Between the two there are 10 years of difference, only that the first, born in ’58, had been hired by the group in 2015 to lead the Volkswagen brand (from July) before taking over from Matthias Müller in April 2018 at the helm of the group after a long career in BMW, while the second, born in 1968, gained experience in the various brands of the Wolfsburg auto multinational.

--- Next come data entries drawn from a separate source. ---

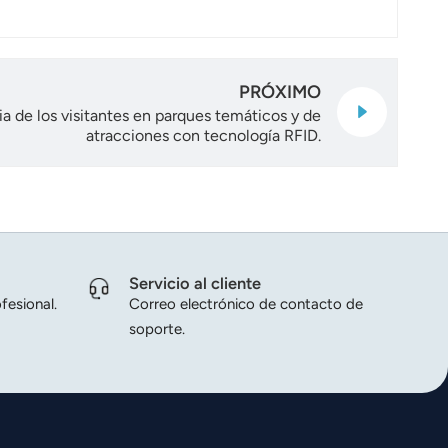
PRÓXIMO
a de los visitantes en parques temáticos y de
atracciones con tecnología RFID.
Servicio al cliente
fesional.
Correo electrónico de contacto de
soporte.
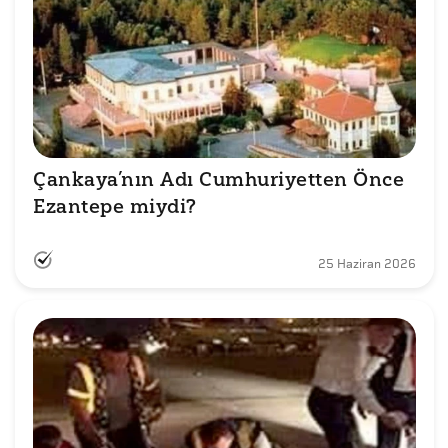
Çankaya’nın Adı Cumhuriyetten Önce 
Ezantepe miydi?
25 Haziran 2026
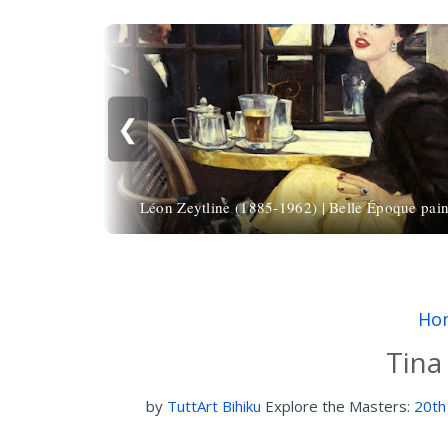
❮
Léon Zeytline (1885-1962) | Belle Époque pain
Ho
Tina
by
TuttArt Bihiku
Explore the Masters:
20th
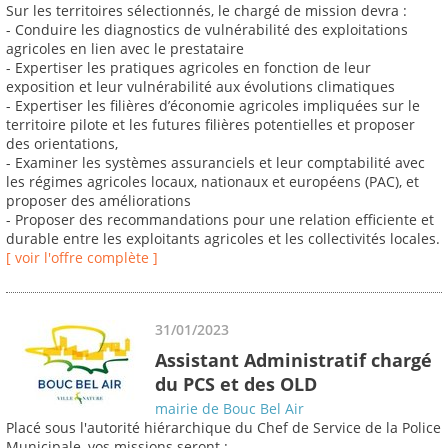
Sur les territoires sélectionnés, le chargé de mission devra :
- Conduire les diagnostics de vulnérabilité des exploitations
agricoles en lien avec le prestataire
- Expertiser les pratiques agricoles en fonction de leur
exposition et leur vulnérabilité aux évolutions climatiques
- Expertiser les filières d’économie agricoles impliquées sur le
territoire pilote et les futures filières potentielles et proposer
des orientations,
- Examiner les systèmes assuranciels et leur comptabilité avec
les régimes agricoles locaux, nationaux et européens (PAC), et
proposer des améliorations
- Proposer des recommandations pour une relation efficiente et
durable entre les exploitants agricoles et les collectivités locales.
[ voir l'offre complète ]
31/01/2023
Assistant Administratif chargé
du PCS et des OLD
mairie de Bouc Bel Air
Placé sous l'autorité hiérarchique du Chef de Service de la Police
Municipale, vos missions seront :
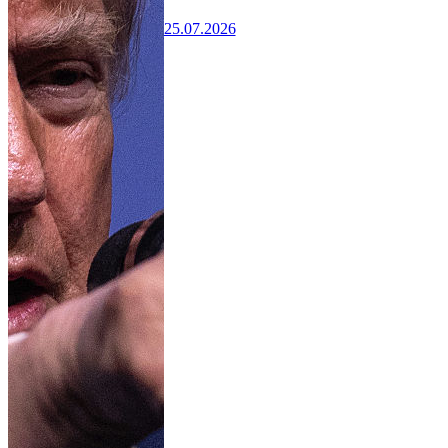
25.07.2026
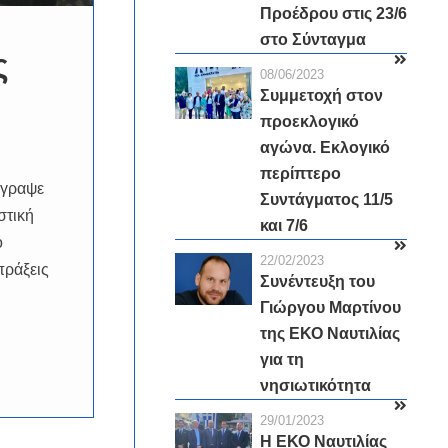
Προέδρου στις 23/6
στο Σύνταγμα
ς
08/06/2023
Συμμετοχή στον
προεκλογικό
αγώνα. Εκλογικό
περίπτερο
 έγραψε
Συντάγματος 11/5
στική
και 7/6
ο
22/02/2023
πράξεις
Συνέντευξη του
Γιώργου Μαρτίνου
της ΕΚΟ Ναυτιλίας
για τη
νησιωτικότητα
29/01/2023
Η ΕΚΟ Ναυτιλίας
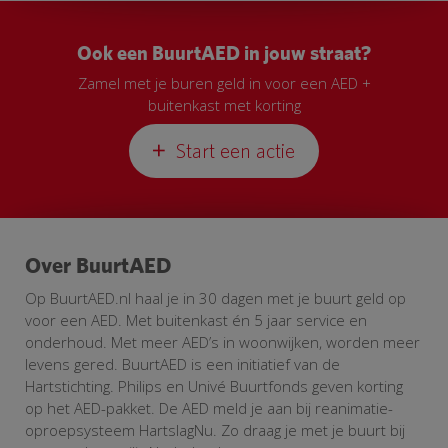
Ook een BuurtAED in jouw straat?
Zamel met je buren geld in voor een AED +
buitenkast met korting
Start een actie
Over BuurtAED
Op BuurtAED.nl haal je in 30 dagen met je buurt geld op
voor een AED. Met buitenkast én 5 jaar service en
onderhoud. Met meer AED’s in woonwijken, worden meer
levens gered. BuurtAED is een initiatief van de
Hartstichting. Philips en Univé Buurtfonds geven korting
op het AED-pakket. De AED meld je aan bij reanimatie-
oproepsysteem HartslagNu. Zo draag je met je buurt bij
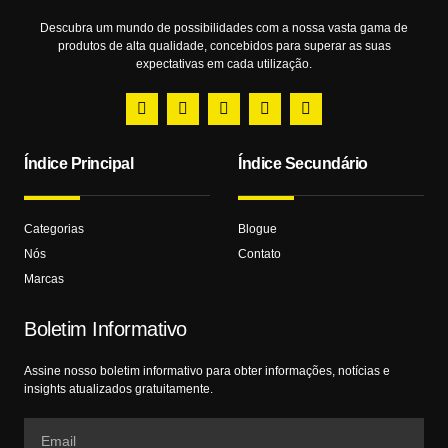
Descubra um mundo de possibilidades com a nossa vasta gama de
produtos de alta qualidade, concebidos para superar as suas
expectativas em cada utilização.
Índice Principal
Índice Secundário
Categorias
Blogue
Nós
Contato
Marcas
Boletim Informativo
Assine nosso boletim informativo para obter informações, notícias e
insights atualizados gratuitamente.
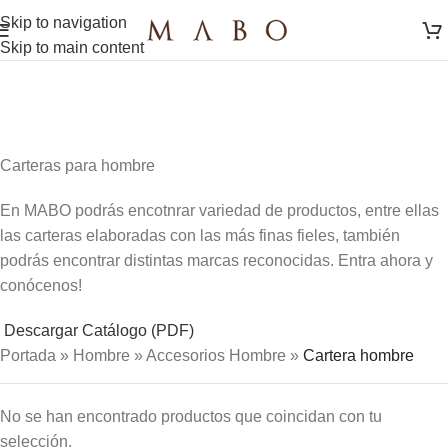
Skip to navigation
Skip to main content
Carteras para hombre
En MABO podrás encotnrar variedad de productos, entre ellas
las carteras elaboradas con las más finas fieles, también
podrás encontrar distintas marcas reconocidas. Entra ahora y
conócenos!
Descargar Catálogo (PDF)
Portada
»
Hombre
»
Accesorios Hombre
»
Cartera hombre
No se han encontrado productos que coincidan con tu
selección.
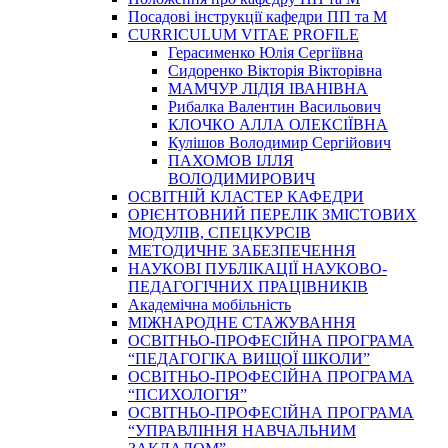
Посадові інструкції кафедри ПП та М
CURRICULUM VITAE PROFILE
Герасименко Юлія Сергіївна
Сидоренко Вікторія Вікторівна
МАМЧУР ЛІДІЯ ІВАНІВНА
Рибалка Валентин Васильович
КЛОЧКО АЛЛА ОЛЕКСІЇВНА
Кулішов Володимир Сергійович
ПАХОМОВ ІЛЛЯ
ВОЛОДИМИРОВИЧ
ОСВІТНІЙ КЛАСТЕР КАФЕДРИ
ОРІЄНТОВНИЙ ПЕРЕЛІК ЗМІСТОВИХ
МОДУЛІВ, СПЕЦКУРСІВ
МЕТОДИЧНЕ ЗАБЕЗПЕЧЕННЯ
НАУКОВІ ПУБЛІКАЦІЇ НАУКОВО-
ПЕДАГОГІЧНИХ ПРАЦІВНИКІВ
Академічна мобільність
МІЖНАРОДНЕ СТАЖУВАННЯ
ОСВІТНЬО-ПРОФЕСІЙНА ПРОГРАМА
“ПЕДАГОГІКА ВИЩОЇ ШКОЛИ”
ОСВІТНЬО-ПРОФЕСІЙНА ПРОГРАМА
“ПСИХОЛОГІЯ”
ОСВІТНЬО-ПРОФЕСІЙНА ПРОГРАМА
“УПРАВЛІННЯ НАВЧАЛЬНИМ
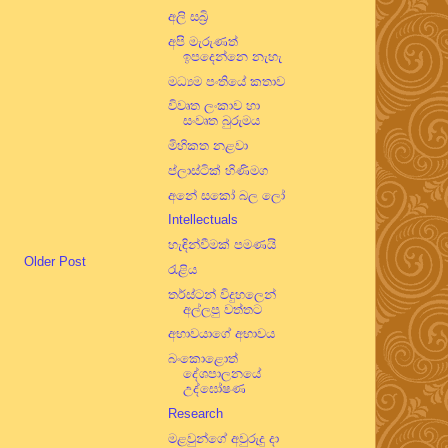
අලි සබ්‍රි
අපි මැරුණත්
ඉපදෙන්නෙ නැහැ
මධ්‍යම පංතියේ කතාව
විවෘත ලංකාව හා
සංවෘත බුරුමය
මිහිකත නළවා
ප්ලාස්ටික් හිණිමග
අනේ සකෝ බල ලෝ
Intellectuals
හැඳින්වීමක් පමණයි
Older Post
රැළිය
තර්ස්ටන් විදුහලෙන්
අල්ලපු වත්තට
අභාවයාගේ අභාවය
බංකොළොත්
දේශපාලනයේ
උද්ඝෝෂණ
Research
මළවුන්ගේ අවුරුදු දා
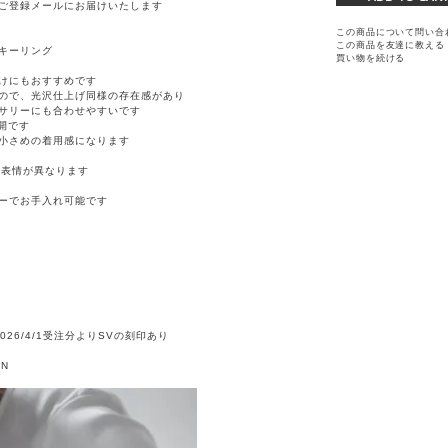
ご登録メールにお届けいたします
この商品について問い合
この商品を友達に教える
キーリング
買い物を続ける
けにもおすすめです
ので、光沢仕上げ同様の存在感があり
サリーにも合わせやすいです
開です
小さめの着用感になります
点表情が異なります
ーでお手入れ可能です
 ＊2026/4/1受注分よりSVの刻印あり
AN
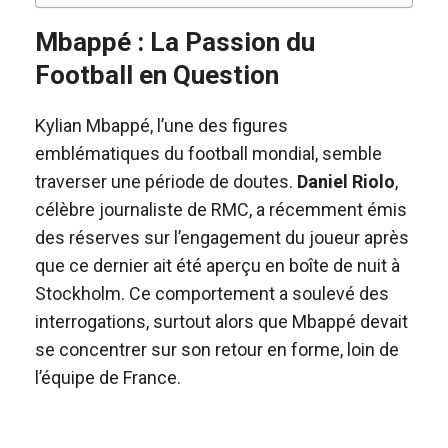
Mbappé : La Passion du
Football en Question
Kylian Mbappé, l’une des figures
emblématiques du football mondial, semble
traverser une période de doutes.
Daniel Riolo
,
célèbre journaliste de RMC, a récemment émis
des réserves sur l’engagement du joueur après
que ce dernier ait été aperçu en boîte de nuit à
Stockholm. Ce comportement a soulevé des
interrogations, surtout alors que Mbappé devait
se concentrer sur son retour en forme, loin de
l’équipe de France.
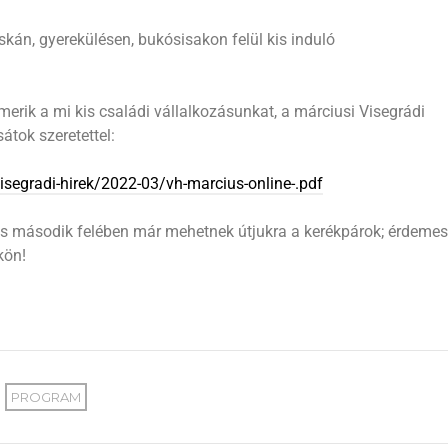
skán, gyerekülésen, bukósisakon felül kis induló
merik a mi kis családi vállalkozásunkat, a márciusi Visegrádi
átok szeretettel:
visegradi-hirek/2022-03/vh-marcius-online-.pdf
us második felében már mehetnek útjukra a kerékpárok; érdemes
kön!
PROGRAM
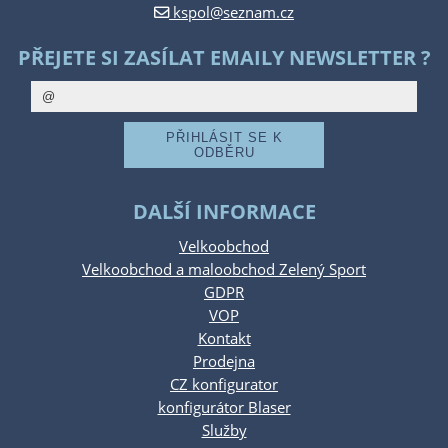
kspol@seznam.cz
PŘEJETE SI ZASÍLAT EMAILY NEWSLETTER ?
DALŠÍ INFORMACE
Velkoobchod
Velkoobchod a maloobchod Zelený Sport
GDPR
VOP
Kontakt
Prodejna
CZ konfigurator
konfigurátor Blaser
Služby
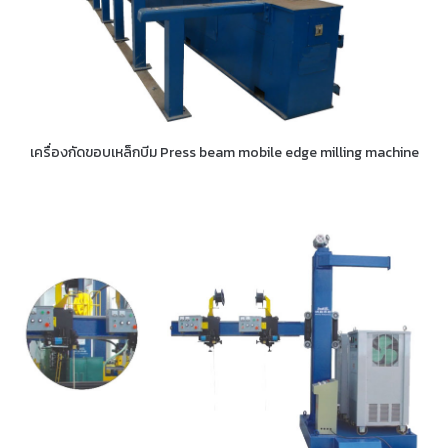
เครื่องกัดขอบเหล็กบีม Press beam mobile edge milling machine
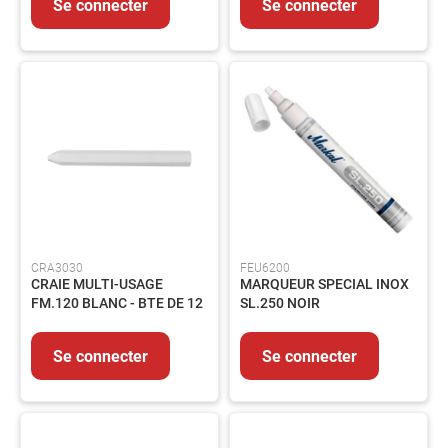
Se connecter
Se connecter
MMA
Soudage
MIG/MAG
Protection
du
Soudeur
Soudage
Flamme
Décapants
MESURE
&
CRA3030
FEU6200
CONTROLE
CRAIE MULTI-USAGE
MARQUEUR SPECIAL INOX
Mesure
FM.120 BLANC - BTE DE 12
SL.250 NOIR
Métrologie
Traçage
Se connecter
Se connecter
EQUIPEMENTS
Signalisation
Echafaudage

Diess is the man to whom the group had essentially entrusted full powers, despite the fact that among the reasons for the dieselgate the analysts had identified the excessive concentration of offices in Martin Winterkorn, the manager who has always professed not to have known about tampering, but forced to leave within a few days and on trial in Braunschweig. Diess is also the man who focused exclusively on electrification and who, together with Hans Dieter Pötsch, former head of finance then promoted to chairman of the Supervisory Board, had managed to avoid the courtroom proceedings for the dieselgate events thanks to the payment of 9 million euros. Diess was unable to work “fine” (and perhaps he didn’t even want to work with the workers’ representatives: the clashes with Daniela Cavallo, daughter of an Italian immigrant and head of the Factory Councils, were not lacking) and tried to surround herself with a new generation of managers, many of whom, like him, with backgrounds in BMW. Like Markus Duesmann (head of Audi), like Murat Aksel (purchasing manager) and Hildegard Wortmann (sales number one).

Rumors of Diess’s growing difficulties within the group had been chasing each other for months. Last December the Supervisory Board confirmed his trust in him, but his effective powers had been reduced with a redistribution of offices and an increase in the number of members of the Board of Directors.

READ ALSO – Volkswagen Group, the new map of power: Diess remains, but resized. Investments of 89 billion in electricity

At the same time, thanks to growing volumes, mind-boggling margins and rising profits, the prices of Oliver Blume have progressively risen, moreover skilfully supported by Lutz Meschke, 56, the head of finance and number two at Porsche.

Blume is an expression of the group and seems to have less polarizing attitudes, even if not necessarily accommodating and in any case more favored by the workers (Porsche pays very high bonuses to employees). He has successfully launched the electric Taycan and has made the “break” with respect to the group both on the production of a future electric and on the development of the new platform for premium zero-emission vehicles. In Diess the problems of Cariad, the subsidiary that deals with the software for which it had direct responsibility, were also likely to have been “fatal”. In recent days, Porsche had anticipated its strategy not hiding the difficulties on this front.

It will therefore be Blume himself who will manage the listing on the Stock Exchange of the manufacturer he has been driving since October 2015 and of which he remains CEO: the operation should be completed by the end of the year.